# Brother printer installation



## philo_neo (May 12, 2013)

Hi,
I have a brother DCP195C printer, i search driver for freebsd 9.1-p3,
i'm try with cups php admin tools but there are not driver for brother,
the printer has linked by usb device.
And i want to shared the printer trouth the network.

Hi,

I have a Brother DCP195C printer. I search the driver for FreeBSD 9.1-p3. I'm trying with CUPS PHP admin tools, but there are no drivers for Brother. The printer is connected via USB and I want to share the printer over the network.

Regards
Phil


----------



## tingo (May 12, 2013)

As always, please check the openprinting.org database, preferably before buying a printer. The Brother DCP-195C isn't even listed at openprinting.org, and doesn't turn up in Google searches either.
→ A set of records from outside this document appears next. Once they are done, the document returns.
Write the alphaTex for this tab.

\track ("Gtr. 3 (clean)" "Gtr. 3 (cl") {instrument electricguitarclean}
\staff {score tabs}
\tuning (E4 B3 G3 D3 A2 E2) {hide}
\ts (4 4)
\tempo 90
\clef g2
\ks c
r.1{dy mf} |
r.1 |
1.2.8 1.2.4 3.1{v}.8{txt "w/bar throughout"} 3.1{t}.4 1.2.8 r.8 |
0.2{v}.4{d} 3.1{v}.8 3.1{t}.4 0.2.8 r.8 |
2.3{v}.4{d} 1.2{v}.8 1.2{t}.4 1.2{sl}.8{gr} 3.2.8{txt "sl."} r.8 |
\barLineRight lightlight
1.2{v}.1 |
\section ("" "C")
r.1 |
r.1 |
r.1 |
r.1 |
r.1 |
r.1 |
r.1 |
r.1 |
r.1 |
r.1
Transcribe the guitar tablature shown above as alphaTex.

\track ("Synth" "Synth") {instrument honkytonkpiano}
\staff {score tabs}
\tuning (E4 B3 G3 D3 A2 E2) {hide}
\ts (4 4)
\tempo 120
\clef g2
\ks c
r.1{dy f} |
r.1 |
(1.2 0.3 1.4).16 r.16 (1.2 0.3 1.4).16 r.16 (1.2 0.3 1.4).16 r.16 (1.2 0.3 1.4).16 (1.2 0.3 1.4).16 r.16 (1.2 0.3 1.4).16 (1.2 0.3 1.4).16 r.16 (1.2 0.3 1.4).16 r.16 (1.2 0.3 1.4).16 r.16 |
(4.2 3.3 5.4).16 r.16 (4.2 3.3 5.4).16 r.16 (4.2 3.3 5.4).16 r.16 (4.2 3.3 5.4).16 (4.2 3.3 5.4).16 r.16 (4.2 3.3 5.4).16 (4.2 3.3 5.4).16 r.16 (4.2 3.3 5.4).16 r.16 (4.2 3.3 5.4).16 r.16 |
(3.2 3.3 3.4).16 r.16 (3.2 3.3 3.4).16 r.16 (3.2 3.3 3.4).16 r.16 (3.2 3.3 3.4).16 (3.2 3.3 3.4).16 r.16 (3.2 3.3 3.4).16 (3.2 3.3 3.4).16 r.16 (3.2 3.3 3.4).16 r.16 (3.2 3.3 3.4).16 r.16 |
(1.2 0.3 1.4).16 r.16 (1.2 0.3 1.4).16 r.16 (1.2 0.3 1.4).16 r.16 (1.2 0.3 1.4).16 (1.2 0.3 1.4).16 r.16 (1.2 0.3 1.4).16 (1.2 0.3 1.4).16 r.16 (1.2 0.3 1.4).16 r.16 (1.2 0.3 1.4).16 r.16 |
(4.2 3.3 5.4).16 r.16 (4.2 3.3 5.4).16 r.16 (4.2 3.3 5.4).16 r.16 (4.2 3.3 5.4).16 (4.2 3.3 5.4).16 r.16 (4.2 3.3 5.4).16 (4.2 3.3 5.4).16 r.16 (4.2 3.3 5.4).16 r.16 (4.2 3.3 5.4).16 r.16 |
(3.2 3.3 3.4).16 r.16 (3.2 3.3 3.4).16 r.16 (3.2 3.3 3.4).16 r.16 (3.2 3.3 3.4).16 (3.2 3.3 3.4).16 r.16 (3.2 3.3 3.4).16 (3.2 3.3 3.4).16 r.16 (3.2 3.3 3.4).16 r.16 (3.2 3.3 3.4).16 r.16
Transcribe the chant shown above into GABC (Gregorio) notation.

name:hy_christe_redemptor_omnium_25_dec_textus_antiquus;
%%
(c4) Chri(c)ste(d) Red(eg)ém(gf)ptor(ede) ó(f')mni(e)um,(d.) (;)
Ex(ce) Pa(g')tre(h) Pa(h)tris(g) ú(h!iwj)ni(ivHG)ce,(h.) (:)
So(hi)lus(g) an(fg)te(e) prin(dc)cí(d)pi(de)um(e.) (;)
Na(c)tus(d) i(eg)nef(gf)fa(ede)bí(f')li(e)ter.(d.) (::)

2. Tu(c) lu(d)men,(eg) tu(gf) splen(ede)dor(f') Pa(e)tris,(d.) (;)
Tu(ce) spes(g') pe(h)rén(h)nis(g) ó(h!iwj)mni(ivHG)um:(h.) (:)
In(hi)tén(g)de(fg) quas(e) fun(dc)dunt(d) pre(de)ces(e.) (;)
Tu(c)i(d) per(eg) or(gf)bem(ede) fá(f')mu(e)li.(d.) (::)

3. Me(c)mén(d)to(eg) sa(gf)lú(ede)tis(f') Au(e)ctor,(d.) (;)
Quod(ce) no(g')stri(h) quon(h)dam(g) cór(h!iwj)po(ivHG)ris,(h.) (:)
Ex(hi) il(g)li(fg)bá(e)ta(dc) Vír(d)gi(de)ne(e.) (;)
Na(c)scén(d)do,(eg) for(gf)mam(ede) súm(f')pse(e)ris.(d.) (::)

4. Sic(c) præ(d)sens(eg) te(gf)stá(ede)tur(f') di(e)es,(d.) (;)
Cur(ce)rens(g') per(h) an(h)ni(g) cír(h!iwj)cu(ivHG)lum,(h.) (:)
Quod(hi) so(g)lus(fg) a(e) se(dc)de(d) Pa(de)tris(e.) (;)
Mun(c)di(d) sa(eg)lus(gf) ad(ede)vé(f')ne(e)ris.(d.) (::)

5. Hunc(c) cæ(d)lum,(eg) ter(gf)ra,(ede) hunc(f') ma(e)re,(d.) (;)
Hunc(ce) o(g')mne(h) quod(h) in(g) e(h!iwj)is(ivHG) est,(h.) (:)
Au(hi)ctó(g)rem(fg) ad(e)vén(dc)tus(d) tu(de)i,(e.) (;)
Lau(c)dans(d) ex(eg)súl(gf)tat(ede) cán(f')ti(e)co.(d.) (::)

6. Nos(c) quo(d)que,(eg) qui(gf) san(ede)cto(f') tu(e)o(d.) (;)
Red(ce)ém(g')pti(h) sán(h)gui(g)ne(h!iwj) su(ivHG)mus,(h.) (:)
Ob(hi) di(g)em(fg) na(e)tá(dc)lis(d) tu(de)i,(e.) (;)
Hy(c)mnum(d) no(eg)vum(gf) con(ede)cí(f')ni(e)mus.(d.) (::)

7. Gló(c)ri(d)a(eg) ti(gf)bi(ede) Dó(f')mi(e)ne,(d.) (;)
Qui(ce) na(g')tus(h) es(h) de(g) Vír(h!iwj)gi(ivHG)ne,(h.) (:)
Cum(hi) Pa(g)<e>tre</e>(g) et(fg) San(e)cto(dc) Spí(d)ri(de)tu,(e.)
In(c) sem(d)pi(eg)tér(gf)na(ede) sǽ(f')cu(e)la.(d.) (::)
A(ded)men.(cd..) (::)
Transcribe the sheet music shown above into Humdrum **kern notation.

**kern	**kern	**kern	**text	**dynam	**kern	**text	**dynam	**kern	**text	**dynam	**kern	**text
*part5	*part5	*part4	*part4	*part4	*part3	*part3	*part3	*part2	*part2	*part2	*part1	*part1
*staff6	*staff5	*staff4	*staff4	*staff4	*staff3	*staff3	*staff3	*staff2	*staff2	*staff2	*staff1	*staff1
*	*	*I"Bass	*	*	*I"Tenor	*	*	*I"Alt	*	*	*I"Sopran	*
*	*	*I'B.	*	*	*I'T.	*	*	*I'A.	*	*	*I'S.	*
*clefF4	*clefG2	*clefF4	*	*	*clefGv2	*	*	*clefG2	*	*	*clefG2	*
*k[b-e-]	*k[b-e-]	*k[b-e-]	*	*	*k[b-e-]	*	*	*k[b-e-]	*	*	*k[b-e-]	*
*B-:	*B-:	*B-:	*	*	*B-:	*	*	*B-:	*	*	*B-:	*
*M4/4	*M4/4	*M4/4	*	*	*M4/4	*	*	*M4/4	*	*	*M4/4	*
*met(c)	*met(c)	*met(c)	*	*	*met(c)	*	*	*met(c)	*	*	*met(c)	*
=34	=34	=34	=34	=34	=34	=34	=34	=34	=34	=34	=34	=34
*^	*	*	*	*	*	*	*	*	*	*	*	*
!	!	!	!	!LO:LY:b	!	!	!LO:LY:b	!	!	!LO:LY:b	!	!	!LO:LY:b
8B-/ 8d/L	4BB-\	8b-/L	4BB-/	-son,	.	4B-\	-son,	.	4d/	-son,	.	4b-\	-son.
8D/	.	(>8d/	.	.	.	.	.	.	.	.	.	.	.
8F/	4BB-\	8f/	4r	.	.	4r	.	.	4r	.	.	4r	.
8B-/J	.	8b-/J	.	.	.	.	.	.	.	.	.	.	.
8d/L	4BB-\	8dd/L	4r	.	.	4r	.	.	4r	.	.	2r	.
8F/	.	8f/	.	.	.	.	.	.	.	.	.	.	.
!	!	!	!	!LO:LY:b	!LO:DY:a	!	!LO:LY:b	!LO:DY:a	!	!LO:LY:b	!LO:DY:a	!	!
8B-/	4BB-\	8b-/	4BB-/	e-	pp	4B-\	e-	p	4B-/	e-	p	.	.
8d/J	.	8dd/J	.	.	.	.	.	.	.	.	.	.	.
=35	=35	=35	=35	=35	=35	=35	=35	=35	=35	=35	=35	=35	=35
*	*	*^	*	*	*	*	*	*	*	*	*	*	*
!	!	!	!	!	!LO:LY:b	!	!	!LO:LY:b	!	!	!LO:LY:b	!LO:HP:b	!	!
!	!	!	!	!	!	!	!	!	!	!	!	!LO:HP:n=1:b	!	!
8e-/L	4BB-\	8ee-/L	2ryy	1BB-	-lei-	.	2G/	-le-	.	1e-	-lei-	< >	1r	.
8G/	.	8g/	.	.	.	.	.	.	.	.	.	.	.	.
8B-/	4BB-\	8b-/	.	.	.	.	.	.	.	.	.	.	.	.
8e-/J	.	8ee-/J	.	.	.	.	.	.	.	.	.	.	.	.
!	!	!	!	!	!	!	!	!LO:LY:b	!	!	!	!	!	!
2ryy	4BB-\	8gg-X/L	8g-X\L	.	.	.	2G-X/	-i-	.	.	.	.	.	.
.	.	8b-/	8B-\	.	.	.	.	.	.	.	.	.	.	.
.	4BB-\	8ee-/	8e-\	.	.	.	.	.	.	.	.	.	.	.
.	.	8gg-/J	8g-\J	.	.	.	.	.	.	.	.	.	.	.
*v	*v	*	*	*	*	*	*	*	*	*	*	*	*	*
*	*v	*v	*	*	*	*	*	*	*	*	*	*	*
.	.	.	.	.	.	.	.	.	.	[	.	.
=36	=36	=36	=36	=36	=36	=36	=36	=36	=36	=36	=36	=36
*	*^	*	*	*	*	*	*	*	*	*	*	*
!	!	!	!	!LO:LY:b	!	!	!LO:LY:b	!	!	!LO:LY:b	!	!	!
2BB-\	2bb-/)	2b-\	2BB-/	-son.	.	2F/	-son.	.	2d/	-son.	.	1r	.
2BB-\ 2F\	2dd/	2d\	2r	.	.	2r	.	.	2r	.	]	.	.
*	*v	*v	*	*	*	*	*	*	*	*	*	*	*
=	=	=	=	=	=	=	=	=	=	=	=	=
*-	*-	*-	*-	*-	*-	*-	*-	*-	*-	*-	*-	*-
In effect, you printer isn't usable with FreeBSD - it's a paperweight.
It might be possible to get it working with Linux, if you have a Linux machine in your network.


----------



## jalla (May 12, 2013)

If you download the linux drivers from Brother you can probably use them with a little bit of work.

A few notes on how to do this with some other models from Brother is here.


----------



## jem (May 17, 2013)

This printer, like my own Brother HL-1030, might be a so-called "winprinter".  This means that most of the intelligence is implemented in the driver software, which is usually only provided for Windows and maybe Mac OS.  The printer itself is a pretty dumb device and is almost useless without the drivers.

It's difficult to get such printers working with UNIX, although it's still possible to share such a printer over the network from a FreeBSD server, and access it using the TCP/IP printer port type on Windows clients.

I found the following useful when trying this in the past: http://www.kazame.net/2011/02/samba-with-lpr/


----------